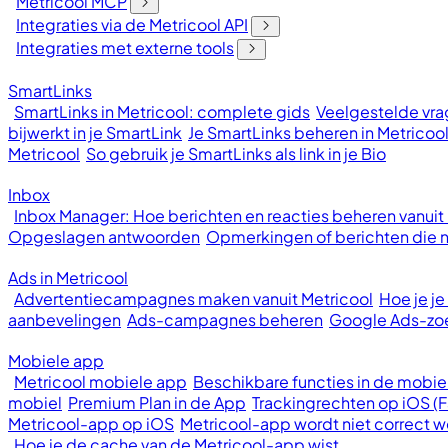
Metricool MCP
Integraties via de Metricool API
Integraties met externe tools
SmartLinks
SmartLinks in Metricool: complete gids
Veelgestelde vrag
bijwerkt in je SmartLink
Je SmartLinks beheren in Metricoo
Metricool
So gebruik je SmartLinks als link in je Bio
Inbox
Inbox Manager: Hoe berichten en reacties beheren vanuit
Opgeslagen antwoorden
Opmerkingen of berichten die ni
Ads in Metricool
Advertentiecampagnes maken vanuit Metricool
Hoe je j
aanbevelingen
Ads-campagnes beheren
Google Ads-z
Mobiele app
Metricool mobiele app
Beschikbare functies in de mobie
mobiel
Premium Plan in de App
Trackingrechten op iOS (
Metricool-app op iOS
Metricool-app wordt niet correct
Hoe je de cache van de Metricool-app wist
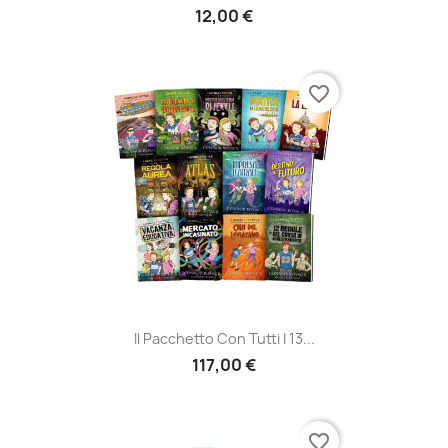
12,00 €
favorite_border
Il Pacchetto Con Tutti I 13...
117,00 €
favorite_border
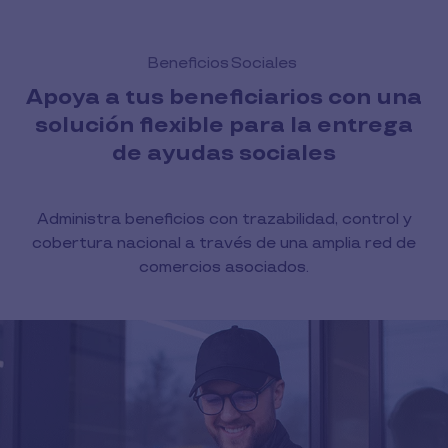
Beneficios Sociales
Apoya a tus beneficiarios con una
solución flexible para la entrega
de ayudas sociales
Administra beneficios con trazabilidad, control y
cobertura nacional a través de una amplia red de
comercios asociados.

□ □ □ □ □

Transcribe, exactly and without pictures, everything in the data from the line with "Beschikbare functies in de mobie" down to the line with "solución flexible para la entrega", both included.

Beschikbare functies in de mobie
mobiel
Premium Plan in de App
Trackingrechten op iOS (
Metricool-app op iOS
Metricool-app wordt niet correct
Hoe je de cache van de Metricool-app wist
12,00 €
favorite_border
Il Pacchetto Con Tutti I 13...
117,00 €
favorite_border
Beneficios Sociales
Apoya a tus beneficiarios con una
solución flexible para la entrega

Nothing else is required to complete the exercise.